Ha sido “el paso menos esperado en el catolicismo contemporáneo”, escribe Regoli, y por el contrario, una posibilidad sobre la cual el cardenal Ratzinger ya había reflexionado públicamente el 10 de agosto de 1978 en Munich, en una homilía con ocasión de la muerte de Pablo VI. 35 años después, él no ha abandonado el encargo de Pedro -cosa que le hubiera sido imposible a consecuencia de su aceptación irrevocable del encargo en abril de 2005-. Con un acto de extraordinaria audacia él, en cambio, ha renovado este encargo (también contra las opiniones de consejeros bien intencionados y sin duda competentes) y con un último esfuerzo lo ha potenciado (como espero). Esto seguramente podrá demostrarlo únicamente la historia. Pero en la historia de la Iglesia quedará que aquel año 2013, el célebre teólogo sobre la Cátedra de Pedro se convirtió en el primer papa emeritus” de la historia. Desde entonces, su rol -me permito repetirlo una vez más-, es completamente diferente a aquel, por ejemplo, del santo Papa Celestino V, que después de su dimisión en el año 1294 quiso volver a ser eremita, convirtiéndose en cambio en prisionero de su sucesor Bonifacio VIII (al que debemos hoy en la Iglesia la institución de los años jubilares). Un paso como el realizado por Benedicto XVI hasta ahora nunca había sucedido. Por eso, no es sorprendente que para algunos haya sido percibido como un acto revolucionario, o por el contrario como absolutamente conforme al Evangelio; mientras otros todavía lo ven como el papado secularizado como nunca antes, y por lo tanto, más colectivo y funcional o simplemente incluso más humano y menos sagrado.

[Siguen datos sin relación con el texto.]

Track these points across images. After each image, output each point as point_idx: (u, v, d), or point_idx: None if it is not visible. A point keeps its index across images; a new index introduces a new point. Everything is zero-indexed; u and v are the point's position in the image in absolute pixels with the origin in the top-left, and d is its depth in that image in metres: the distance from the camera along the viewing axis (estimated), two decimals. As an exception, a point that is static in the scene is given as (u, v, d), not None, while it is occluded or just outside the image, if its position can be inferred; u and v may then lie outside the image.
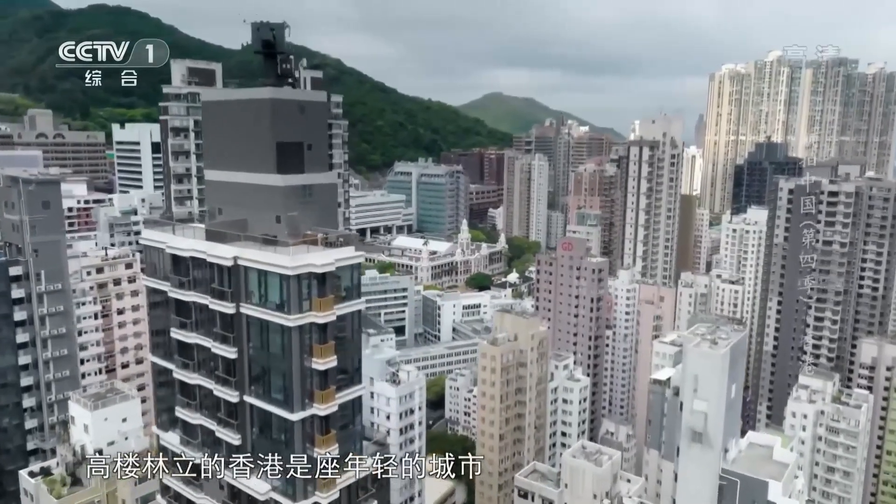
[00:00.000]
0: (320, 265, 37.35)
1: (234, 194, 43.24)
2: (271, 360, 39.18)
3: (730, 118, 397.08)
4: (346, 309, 39.55)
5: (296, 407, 37.93)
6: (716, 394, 49.06)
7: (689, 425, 50.67)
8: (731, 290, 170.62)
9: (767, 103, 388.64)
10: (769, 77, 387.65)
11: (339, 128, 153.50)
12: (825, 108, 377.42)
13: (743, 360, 53.90)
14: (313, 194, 42.19)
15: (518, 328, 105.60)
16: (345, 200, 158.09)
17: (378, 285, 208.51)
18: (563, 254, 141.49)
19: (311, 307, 37.60)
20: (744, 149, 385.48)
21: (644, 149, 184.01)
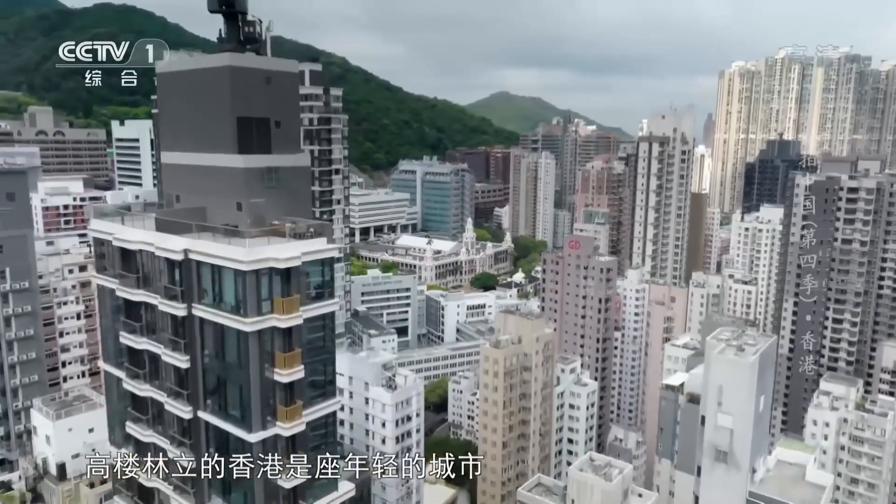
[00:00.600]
0: (283, 259, 31.54)
1: (192, 179, 37.50)
2: (227, 371, 33.37)
3: (740, 116, 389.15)
4: (316, 310, 33.75)
5: (254, 426, 32.11)
6: (743, 407, 42.94)
7: (713, 443, 44.54)
8: (743, 290, 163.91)
9: (778, 101, 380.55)
10: (780, 74, 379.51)
11: (338, 122, 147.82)
12: (837, 105, 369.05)
13: (772, 369, 47.74)
14: (281, 178, 36.38)
15: (522, 330, 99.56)
16: (345, 197, 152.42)
17: (381, 285, 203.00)
18: (570, 252, 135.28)
19: (273, 309, 31.78)
20: (754, 147, 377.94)
21: (654, 145, 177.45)
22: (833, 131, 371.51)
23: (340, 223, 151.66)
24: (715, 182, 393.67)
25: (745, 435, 43.37)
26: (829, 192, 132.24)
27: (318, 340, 34.42)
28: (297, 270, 32.26)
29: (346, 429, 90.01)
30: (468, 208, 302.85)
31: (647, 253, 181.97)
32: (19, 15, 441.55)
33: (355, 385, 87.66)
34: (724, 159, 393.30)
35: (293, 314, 31.89)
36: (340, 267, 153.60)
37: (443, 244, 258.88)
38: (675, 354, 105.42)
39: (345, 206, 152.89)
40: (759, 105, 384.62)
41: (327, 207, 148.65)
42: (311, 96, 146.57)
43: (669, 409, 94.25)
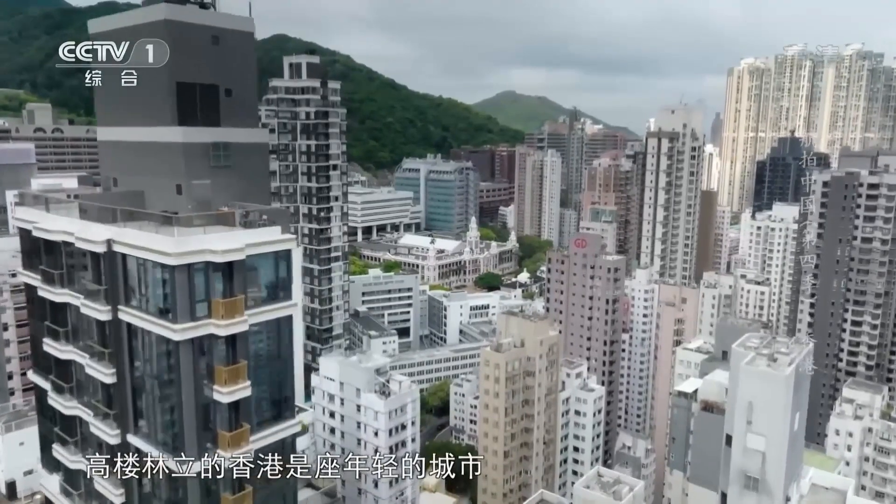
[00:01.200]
0: (222, 251, 25.48)
1: (129, 158, 31.57)
2: (157, 387, 27.35)
3: (749, 114, 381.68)
4: (268, 314, 27.73)
5: (188, 453, 26.10)
6: (778, 428, 36.64)
7: (742, 468, 38.25)
8: (756, 291, 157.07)
9: (788, 98, 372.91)
10: (790, 71, 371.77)
11: (336, 116, 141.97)
12: (849, 103, 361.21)
13: (807, 383, 41.35)
14: (233, 156, 30.40)
15: (525, 332, 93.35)
16: (343, 194, 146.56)
17: (382, 285, 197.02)
18: (577, 251, 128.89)
19: (211, 312, 25.75)
20: (763, 146, 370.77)
21: (663, 141, 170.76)
22: (844, 129, 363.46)
23: (338, 221, 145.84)
24: (723, 181, 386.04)
25: (779, 459, 37.10)
26: (847, 188, 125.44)
27: (272, 350, 28.44)
28: (242, 265, 26.24)
29: (338, 437, 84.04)
30: (472, 207, 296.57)
31: (655, 252, 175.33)
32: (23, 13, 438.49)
33: (346, 391, 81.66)
34: (733, 158, 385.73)
35: (236, 319, 25.87)
36: (339, 266, 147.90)
37: (446, 243, 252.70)
38: (688, 359, 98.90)
39: (343, 204, 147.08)
40: (769, 103, 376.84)
41: (325, 204, 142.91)
42: (307, 89, 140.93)
43: (682, 417, 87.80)
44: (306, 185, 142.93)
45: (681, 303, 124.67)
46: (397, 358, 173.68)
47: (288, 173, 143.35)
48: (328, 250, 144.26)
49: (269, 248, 27.51)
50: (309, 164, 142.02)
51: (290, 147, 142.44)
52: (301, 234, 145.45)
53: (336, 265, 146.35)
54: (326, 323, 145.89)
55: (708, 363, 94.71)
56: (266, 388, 28.15)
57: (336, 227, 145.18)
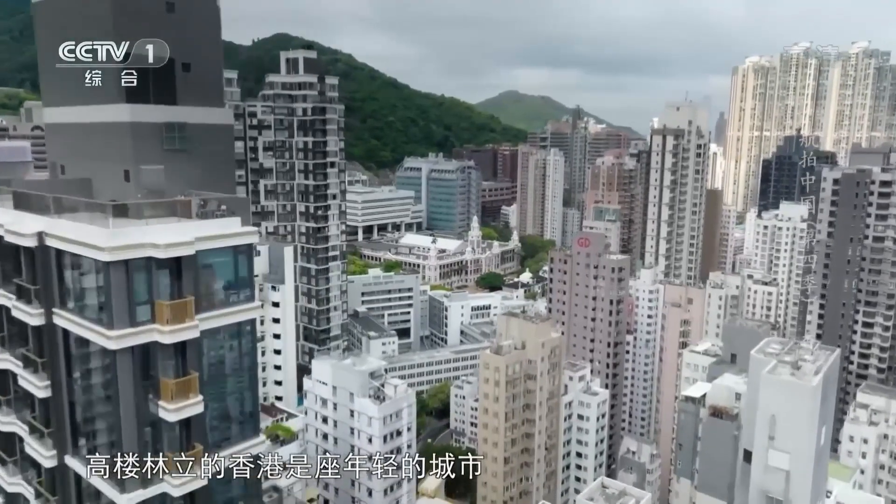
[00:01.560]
0: (165, 246, 21.76)
1: (76, 141, 27.89)
2: (95, 403, 23.66)
3: (753, 113, 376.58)
4: (225, 318, 23.99)
5: (128, 481, 22.39)
6: (803, 443, 32.79)
7: (762, 487, 34.40)
8: (763, 291, 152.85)
9: (794, 97, 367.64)
10: (796, 70, 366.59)
11: (333, 112, 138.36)
12: (855, 101, 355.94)
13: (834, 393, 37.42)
14: (191, 139, 26.68)
15: (527, 334, 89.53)
16: (341, 192, 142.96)
17: (382, 285, 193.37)
18: (580, 250, 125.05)
19: (154, 316, 22.04)
20: (768, 145, 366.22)
21: (668, 138, 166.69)
22: (850, 128, 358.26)
23: (336, 219, 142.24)
24: (728, 181, 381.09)
25: (805, 477, 33.32)
26: (859, 185, 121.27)
27: (231, 359, 24.73)
28: (193, 262, 22.55)
29: (330, 444, 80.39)
30: (475, 206, 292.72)
31: (660, 252, 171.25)
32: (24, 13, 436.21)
33: (339, 396, 78.03)
34: (737, 157, 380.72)
35: (185, 324, 22.19)
36: (337, 266, 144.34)
37: (448, 243, 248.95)
38: (695, 362, 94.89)
39: (341, 202, 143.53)
40: (774, 101, 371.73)
41: (322, 203, 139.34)
42: (304, 85, 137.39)
43: (689, 423, 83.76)
44: (303, 183, 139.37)
45: (687, 304, 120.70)
46: (397, 359, 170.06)
47: (285, 171, 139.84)
48: (325, 249, 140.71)
49: (225, 243, 23.82)
50: (306, 161, 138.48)
51: (287, 144, 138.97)
52: (298, 233, 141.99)
53: (334, 265, 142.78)
54: (324, 324, 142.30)
55: (716, 367, 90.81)
56: (224, 402, 24.44)
57: (334, 225, 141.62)
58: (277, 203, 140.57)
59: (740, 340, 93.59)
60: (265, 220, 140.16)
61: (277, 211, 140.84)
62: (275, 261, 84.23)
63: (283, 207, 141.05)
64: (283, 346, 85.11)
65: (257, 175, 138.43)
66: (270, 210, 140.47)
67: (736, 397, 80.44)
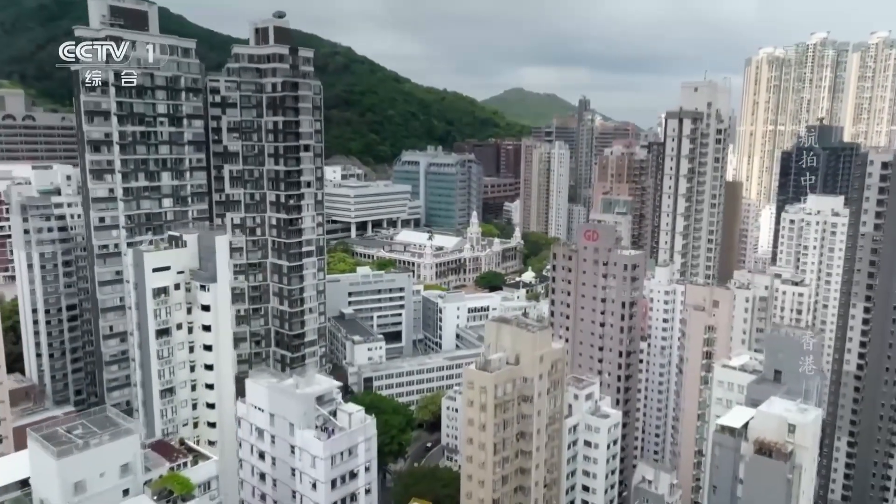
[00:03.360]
0: None
1: None
2: None
3: (767, 106, 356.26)
4: None
5: None
6: None
7: None
8: (793, 293, 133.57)
9: (810, 90, 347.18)
10: (812, 61, 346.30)
11: (307, 89, 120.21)
12: (874, 94, 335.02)
13: None
14: None
15: (521, 346, 71.12)
16: (317, 179, 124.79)
17: (371, 285, 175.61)
18: (587, 245, 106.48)
19: None
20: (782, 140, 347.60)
21: (685, 121, 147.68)
22: (870, 122, 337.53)
23: (311, 210, 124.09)
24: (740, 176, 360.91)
25: None
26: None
27: None
28: None
29: (269, 487, 62.23)
30: (475, 202, 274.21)
31: (675, 248, 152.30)
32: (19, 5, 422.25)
33: (278, 426, 59.76)
34: (751, 152, 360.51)
35: None
36: (312, 263, 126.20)
37: (445, 240, 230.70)
38: (729, 379, 76.26)
39: (316, 190, 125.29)
40: (789, 95, 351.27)
41: (294, 191, 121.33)
42: (273, 57, 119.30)
43: (727, 460, 65.08)
44: (273, 169, 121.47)
45: (712, 307, 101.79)
46: (384, 366, 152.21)
47: (253, 155, 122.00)
48: (299, 244, 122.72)
49: None
50: (276, 143, 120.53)
51: (255, 124, 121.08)
52: (269, 225, 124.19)
53: (309, 261, 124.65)
54: (297, 328, 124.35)
55: (757, 386, 72.13)
56: None
57: (308, 217, 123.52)
58: (245, 191, 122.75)
59: (786, 353, 75.16)
60: (231, 210, 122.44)
61: (245, 200, 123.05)
62: (206, 253, 66.36)
63: (250, 196, 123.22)
64: (215, 360, 67.03)
65: (221, 159, 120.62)
66: (237, 199, 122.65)
67: (789, 430, 62.00)
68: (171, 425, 66.00)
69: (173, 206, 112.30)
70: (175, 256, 64.97)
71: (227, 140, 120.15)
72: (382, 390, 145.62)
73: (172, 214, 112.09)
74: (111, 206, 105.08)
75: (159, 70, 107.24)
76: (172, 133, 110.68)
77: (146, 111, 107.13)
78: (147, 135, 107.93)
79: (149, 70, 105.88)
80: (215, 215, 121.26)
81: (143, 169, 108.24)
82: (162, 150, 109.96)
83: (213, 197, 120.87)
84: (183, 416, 66.79)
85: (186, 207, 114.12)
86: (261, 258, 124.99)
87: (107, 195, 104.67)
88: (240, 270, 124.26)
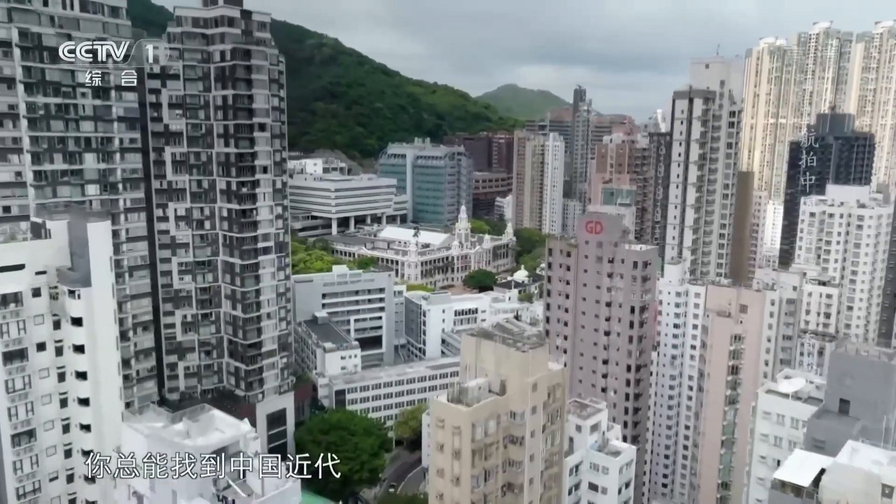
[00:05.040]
0: None
1: None
2: None
3: (769, 99, 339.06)
4: None
5: None
6: None
7: None
8: (821, 294, 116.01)
9: (812, 81, 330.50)
10: (814, 52, 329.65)
11: (262, 58, 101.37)
12: (879, 86, 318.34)
13: None
14: None
15: (508, 368, 52.88)
16: (275, 164, 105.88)
17: (347, 285, 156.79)
18: (588, 239, 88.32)
19: None
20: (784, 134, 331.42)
21: (696, 101, 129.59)
22: (874, 114, 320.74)
23: (269, 199, 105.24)
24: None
25: None
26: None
27: None
28: None
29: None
30: (465, 196, 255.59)
31: (685, 244, 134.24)
32: None
33: (159, 492, 41.24)
34: (751, 147, 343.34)
35: None
36: (270, 261, 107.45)
37: (432, 237, 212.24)
38: (779, 410, 58.06)
39: (275, 177, 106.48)
40: (791, 87, 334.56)
41: (248, 177, 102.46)
42: (221, 20, 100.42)
43: (786, 527, 47.02)
44: (223, 151, 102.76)
45: (738, 312, 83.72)
46: (359, 377, 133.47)
47: (199, 135, 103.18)
48: (253, 239, 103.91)
49: None
50: (226, 122, 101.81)
51: (202, 99, 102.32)
52: (219, 217, 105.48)
53: (266, 259, 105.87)
54: (252, 336, 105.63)
55: (820, 422, 53.87)
56: None
57: (265, 207, 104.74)
58: (190, 178, 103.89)
59: (857, 378, 57.29)
60: (174, 199, 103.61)
61: (191, 188, 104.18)
62: (77, 246, 47.83)
63: (197, 184, 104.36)
64: (92, 391, 48.30)
65: (162, 140, 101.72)
66: (181, 187, 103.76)
67: (883, 492, 44.00)
68: (31, 482, 47.46)
69: (100, 194, 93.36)
70: (31, 251, 46.62)
71: (168, 117, 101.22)
72: (357, 404, 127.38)
73: (99, 203, 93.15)
74: (19, 192, 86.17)
75: (79, 31, 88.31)
76: (98, 107, 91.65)
77: (62, 79, 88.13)
78: (64, 108, 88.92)
79: (65, 31, 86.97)
80: (155, 205, 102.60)
81: (61, 149, 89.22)
82: (84, 127, 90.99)
83: (153, 184, 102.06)
84: (50, 468, 48.35)
85: (117, 196, 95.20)
86: (210, 255, 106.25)
87: (12, 179, 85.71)
88: (186, 270, 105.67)
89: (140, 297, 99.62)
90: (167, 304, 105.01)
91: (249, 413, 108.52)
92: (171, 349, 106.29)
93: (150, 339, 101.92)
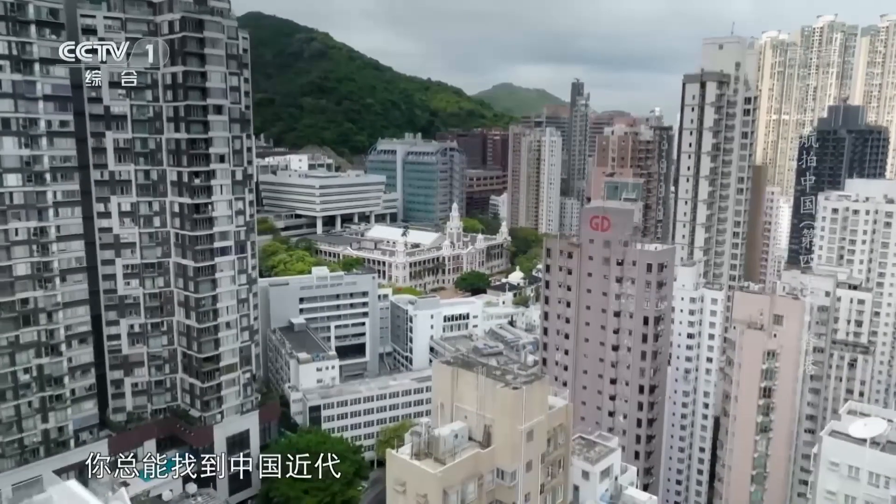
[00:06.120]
0: None
1: None
2: None
3: (771, 94, 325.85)
4: None
5: None
6: None
7: None
8: (853, 299, 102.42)
9: (816, 76, 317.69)
10: (818, 46, 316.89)
11: (218, 29, 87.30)
12: (885, 80, 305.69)
13: None
14: None
15: (495, 410, 38.82)
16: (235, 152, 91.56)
17: (327, 289, 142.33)
18: (594, 237, 74.29)
19: None
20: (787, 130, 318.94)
21: (709, 86, 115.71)
22: (879, 109, 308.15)
23: (227, 192, 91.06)
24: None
25: None
26: None
27: None
28: None
29: None
30: (458, 194, 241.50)
31: (696, 244, 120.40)
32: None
33: None
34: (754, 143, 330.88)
35: None
36: (229, 263, 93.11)
37: (422, 236, 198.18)
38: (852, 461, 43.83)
39: (235, 167, 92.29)
40: (794, 82, 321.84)
41: (202, 167, 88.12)
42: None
43: None
44: (174, 137, 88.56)
45: (772, 324, 69.73)
46: (336, 391, 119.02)
47: (147, 119, 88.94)
48: (209, 238, 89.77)
49: None
50: (176, 103, 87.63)
51: (150, 77, 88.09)
52: (170, 213, 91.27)
53: (224, 261, 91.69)
54: (209, 348, 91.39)
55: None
56: None
57: (222, 202, 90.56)
58: (136, 168, 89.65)
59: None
60: (117, 193, 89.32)
61: (137, 180, 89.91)
62: None
63: (145, 174, 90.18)
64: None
65: (102, 124, 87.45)
66: (125, 178, 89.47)
67: None
68: None
69: (23, 185, 79.02)
70: None
71: (108, 98, 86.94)
72: (333, 421, 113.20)
73: (22, 196, 78.93)
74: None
75: (1, -8, 74.31)
76: (17, 82, 77.32)
77: (-30, 49, 74.11)
78: (-27, 82, 74.93)
79: (-27, -9, 72.90)
80: (95, 199, 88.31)
81: (-31, 131, 75.18)
82: (1, 106, 76.75)
83: (92, 175, 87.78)
84: None
85: (44, 187, 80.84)
86: (161, 256, 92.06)
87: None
88: (132, 273, 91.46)
89: (75, 305, 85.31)
90: (111, 312, 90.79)
91: (206, 436, 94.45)
92: (116, 364, 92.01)
93: (88, 353, 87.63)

En su panorámica del pontificado, Regoli expone todo esto claramente como nadie antes lo ha hecho. La parte quizás más conmovedora de su lectura ha sido para mí el paso donde, en una larga cita, recuerda la última audiencia general de Benedicto XVI, el 27 de febrero de 2013 cuando, bajo un inolvidable cielo limpio y claro, el papa que dentro de poco habría dimitido, resume su pontificado de esta manera:
“Ha sido un trecho del camino de la Iglesia, que ha tenido momentos de alegría y de luz, pero también momentos no fáciles; me he sentido como San Pedro con los apóstoles en la barca en el lago de Galilea: el Señor nos ha dado muchos días de sol y de brisa suave, días en los que la pesca ha sido abundante; ha habido también momentos en los que las aguas se agitaban y el viento era contrario, como en toda la historia de la Iglesia, y el Señor parecía dormir. Pero siempre supe que en esa barca estaba el Señor y siempre sabía que la barca de la Iglesia no es mía, no es nuestra, sino que es suya. Y el Señor no deja que se hunda; es Él quien la conduce, seguramente también a través de los hombres que ha elegido, pues así lo ha querido. Ésta ha sido y es una certeza de que nada puede empañar”.
Debo admitir que, al leer estas palabras, ahora casi me vuelven las lágrimas a los ojos, tanto por haber visto personalmente, de cerca y de forma incondicional, como él mismo y su ministerio, se traduce en la adhesión del papa 
Benedicto a las palabras de San Benito, según las cuales “nada debe anteponerse al amor de Cristo”, nihil amori Christi praeponere, como se dice en la regla dictada por el Papa Gregorio Magno. Fui entonces testigo, pero todavía ahora sigo estando fascinado por la precisión de aquel último análisis en la Plaza de San Pedro que sonaba tan poético, pero que no era más que profético. De hecho, son palabras que aún hoy Francisco firmaría de inmediato y sin duda suscribiría. No a los papas sino a Cristo, al Señor mismo y a nadie más pertenece la nave de Pedro, batida por las olas en un mar en tempestad, cuando una y otra vez tememos que el Señor duerma y que no se preocupe de nuestras necesidades, mientras le basta una sola palabra para cesar todas las tormentas; cuando, en cambio, lo que nos hace caer continuamente en el pánico, más que las altas olas y el aullar del viento, es nuestra incredulidad, nuestra poca fe y nuestra impaciencia.

Así, este libro lanza de nueva una mirada consoladora sobre la pacífica imperturbabilidad y serenidad de Benedicto XVI, en el timón de la barca de Pedro en los dramáticos años 2005-2013.